■ **WHAT YOU ARE ASKED TO DO**: Which lines of the entries below run from the one holding "în prețuri. Impactul" to the one holding "volatilitatea sporită a", inclusive? Set down exactly those lines and no others.

■ **DATASET RECORDS**:
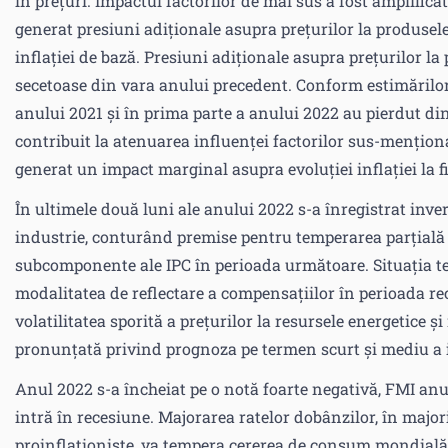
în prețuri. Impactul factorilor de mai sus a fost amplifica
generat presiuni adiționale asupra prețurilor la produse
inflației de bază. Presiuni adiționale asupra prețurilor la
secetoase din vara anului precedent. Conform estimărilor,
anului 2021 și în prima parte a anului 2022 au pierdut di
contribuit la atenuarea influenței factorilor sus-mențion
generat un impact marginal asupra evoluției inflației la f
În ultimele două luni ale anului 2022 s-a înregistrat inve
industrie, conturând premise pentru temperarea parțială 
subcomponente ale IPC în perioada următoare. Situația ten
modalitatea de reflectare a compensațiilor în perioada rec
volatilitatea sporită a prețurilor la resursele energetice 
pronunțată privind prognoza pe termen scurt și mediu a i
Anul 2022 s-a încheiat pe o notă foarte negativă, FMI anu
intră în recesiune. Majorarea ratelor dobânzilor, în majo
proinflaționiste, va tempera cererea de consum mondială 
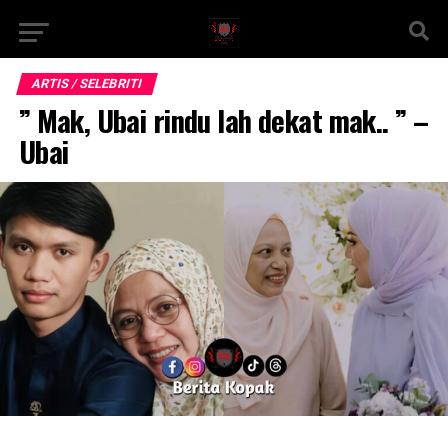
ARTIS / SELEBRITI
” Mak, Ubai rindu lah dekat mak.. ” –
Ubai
* * *
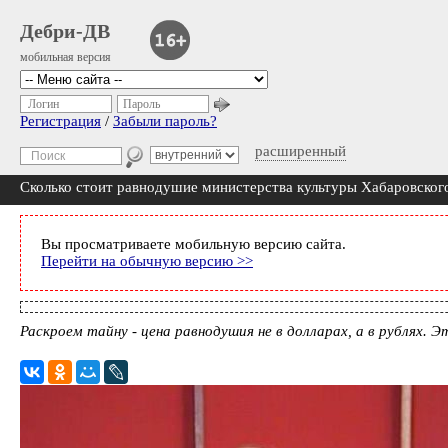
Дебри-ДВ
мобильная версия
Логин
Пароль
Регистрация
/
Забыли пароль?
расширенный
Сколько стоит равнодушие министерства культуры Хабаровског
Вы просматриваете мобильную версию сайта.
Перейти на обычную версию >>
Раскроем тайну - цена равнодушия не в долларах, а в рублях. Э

■ **YOUR RESPONSE**:
în prețuri. Impactul factorilor de mai sus a fost amplifica
generat presiuni adiționale asupra prețurilor la produse
inflației de bază. Presiuni adiționale asupra prețurilor la
secetoase din vara anului precedent. Conform estimărilor,
anului 2021 și în prima parte a anului 2022 au pierdut di
contribuit la atenuarea influenței factorilor sus-mențion
generat un impact marginal asupra evoluției inflației la f
În ultimele două luni ale anului 2022 s-a înregistrat inve
industrie, conturând premise pentru temperarea parțială 
subcomponente ale IPC în perioada următoare. Situația ten
modalitatea de reflectare a compensațiilor în perioada rec
volatilitatea sporită a prețurilor la resursele energetice 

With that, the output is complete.